Our first Aura Valley circle reminded me of that warm and delightful feeling of kinship I felt as a little girl whenever my dad would take us to visit his family in his rural homestead of Cata in Keiskammahoek. Upon our arrival, we would park our car and proceed to the rondavel where we would find the family sitting around the fire, awaiting to welcome us. Along the cow dung plastered walls there would be a backless bench for some to sit and my grandmother would hasten my aunt to get mielies from a stockpile of harvest from entsimini - the family smallholder farm.

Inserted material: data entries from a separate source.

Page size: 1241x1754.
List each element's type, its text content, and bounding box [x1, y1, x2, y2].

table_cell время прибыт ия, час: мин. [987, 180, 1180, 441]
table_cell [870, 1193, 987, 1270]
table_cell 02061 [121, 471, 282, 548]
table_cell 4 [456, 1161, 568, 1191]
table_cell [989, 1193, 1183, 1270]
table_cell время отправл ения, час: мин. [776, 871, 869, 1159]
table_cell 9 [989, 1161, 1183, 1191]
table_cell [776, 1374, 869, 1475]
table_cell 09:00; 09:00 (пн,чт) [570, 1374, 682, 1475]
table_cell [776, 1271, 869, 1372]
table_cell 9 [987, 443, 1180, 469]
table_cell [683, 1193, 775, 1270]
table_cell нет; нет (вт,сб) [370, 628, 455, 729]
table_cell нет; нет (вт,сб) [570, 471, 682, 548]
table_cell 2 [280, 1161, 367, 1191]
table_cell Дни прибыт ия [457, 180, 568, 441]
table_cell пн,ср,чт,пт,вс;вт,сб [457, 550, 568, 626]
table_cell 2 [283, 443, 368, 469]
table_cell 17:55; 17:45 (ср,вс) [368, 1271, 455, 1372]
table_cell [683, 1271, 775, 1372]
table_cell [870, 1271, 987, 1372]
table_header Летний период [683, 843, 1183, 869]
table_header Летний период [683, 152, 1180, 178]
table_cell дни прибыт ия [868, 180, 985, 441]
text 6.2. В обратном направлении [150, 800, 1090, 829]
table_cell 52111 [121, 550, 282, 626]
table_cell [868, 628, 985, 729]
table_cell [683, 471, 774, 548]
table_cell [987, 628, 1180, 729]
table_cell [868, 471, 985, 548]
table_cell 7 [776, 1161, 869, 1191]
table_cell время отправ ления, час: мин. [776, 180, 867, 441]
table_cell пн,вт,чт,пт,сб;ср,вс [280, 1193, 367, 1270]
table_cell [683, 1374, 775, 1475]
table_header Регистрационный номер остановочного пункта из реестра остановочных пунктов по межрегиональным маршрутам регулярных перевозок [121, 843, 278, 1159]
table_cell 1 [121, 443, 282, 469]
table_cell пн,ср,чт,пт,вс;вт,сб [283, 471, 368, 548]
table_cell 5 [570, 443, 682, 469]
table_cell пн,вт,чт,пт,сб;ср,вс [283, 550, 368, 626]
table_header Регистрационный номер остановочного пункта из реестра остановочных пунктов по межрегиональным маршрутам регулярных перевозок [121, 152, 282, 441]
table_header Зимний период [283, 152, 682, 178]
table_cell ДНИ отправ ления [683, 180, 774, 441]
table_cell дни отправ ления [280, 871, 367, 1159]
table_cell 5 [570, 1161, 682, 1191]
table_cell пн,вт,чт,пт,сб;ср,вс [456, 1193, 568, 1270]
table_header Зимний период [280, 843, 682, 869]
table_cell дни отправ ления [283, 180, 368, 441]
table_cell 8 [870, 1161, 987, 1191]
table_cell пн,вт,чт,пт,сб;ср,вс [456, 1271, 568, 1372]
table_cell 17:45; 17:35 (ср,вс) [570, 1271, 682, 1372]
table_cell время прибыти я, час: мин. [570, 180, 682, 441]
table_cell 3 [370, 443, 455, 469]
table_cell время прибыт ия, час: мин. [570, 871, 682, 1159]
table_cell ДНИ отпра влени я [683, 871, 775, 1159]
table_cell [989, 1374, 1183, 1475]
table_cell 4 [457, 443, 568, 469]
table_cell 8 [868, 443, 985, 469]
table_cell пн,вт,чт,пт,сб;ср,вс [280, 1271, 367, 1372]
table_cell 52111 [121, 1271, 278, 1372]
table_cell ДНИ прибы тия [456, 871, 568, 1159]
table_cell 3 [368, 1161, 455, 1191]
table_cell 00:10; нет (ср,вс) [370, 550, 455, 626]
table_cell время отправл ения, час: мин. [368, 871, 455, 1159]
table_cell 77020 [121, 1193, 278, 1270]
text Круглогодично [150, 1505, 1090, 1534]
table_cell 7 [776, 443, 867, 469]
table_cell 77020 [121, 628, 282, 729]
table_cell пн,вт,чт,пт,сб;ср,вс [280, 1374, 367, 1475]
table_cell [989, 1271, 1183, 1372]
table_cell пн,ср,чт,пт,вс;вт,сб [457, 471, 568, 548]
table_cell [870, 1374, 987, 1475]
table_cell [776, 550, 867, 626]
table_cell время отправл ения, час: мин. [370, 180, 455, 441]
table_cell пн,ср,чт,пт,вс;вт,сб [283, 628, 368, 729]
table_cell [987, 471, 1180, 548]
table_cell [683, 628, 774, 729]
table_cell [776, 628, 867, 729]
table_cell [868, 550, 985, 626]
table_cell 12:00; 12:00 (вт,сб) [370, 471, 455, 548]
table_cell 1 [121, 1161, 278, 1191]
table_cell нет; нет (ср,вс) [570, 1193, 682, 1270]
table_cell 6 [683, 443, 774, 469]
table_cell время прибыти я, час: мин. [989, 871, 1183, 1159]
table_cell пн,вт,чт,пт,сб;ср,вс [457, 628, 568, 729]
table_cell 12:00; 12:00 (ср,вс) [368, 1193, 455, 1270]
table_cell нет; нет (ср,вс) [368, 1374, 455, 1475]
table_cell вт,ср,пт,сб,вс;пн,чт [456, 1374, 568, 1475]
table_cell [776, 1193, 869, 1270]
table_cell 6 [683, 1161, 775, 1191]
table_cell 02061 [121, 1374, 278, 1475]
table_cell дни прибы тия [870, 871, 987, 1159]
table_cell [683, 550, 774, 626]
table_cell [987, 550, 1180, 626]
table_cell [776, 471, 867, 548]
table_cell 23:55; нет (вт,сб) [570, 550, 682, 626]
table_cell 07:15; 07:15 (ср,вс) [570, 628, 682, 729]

The smoky aroma of the mielies roasting in the fire was tantalizing and one by one the mielies would be turned round and round. We would gather, around the fire, enjoying our charcoaled crusty braai mielies, conversations circling back and forth between the old and the young and swaying back to intimate, generational circles until the burning eye would summon us to sleep.


Back to our circle, we had set our intention as Aura Valley midwives, my yearnings were for a meeting of hearts, that feeling of kinship, proximity and familiarity - a transcendence of the many categories that define and divide us as human beings. Fourteen of us, we gathered in a circle under the blue luminous skies, encircled by expansive trees and mountains with our souls meeting through story and drifting into its rhythm. The air between us felt warm and light, releasing vibrations of resonance and joy into the space we inhabited. Listening to our stories told through the treasured objects that we had brought along, I experienced the feeling of redemptive hope. A hope borne out of the awareness that the beautiful things we cherish tell of our triumph over the pangs of rejection, loss and violence. Suddenly, I am no longer bearing witness just to our particular stories, but I am transplanted into the echoes of so many other women I have met along the way, who have known struggle and the harsh realities of this world. We are the women that have chosen to live, to love and arise beyond the harsh conditions and violent forces that seek to blight our being. As I drove home, my heart sparkling with joy and wonder - I was flung into that child-like joy of new friendship and wonder at the ingenuity of women.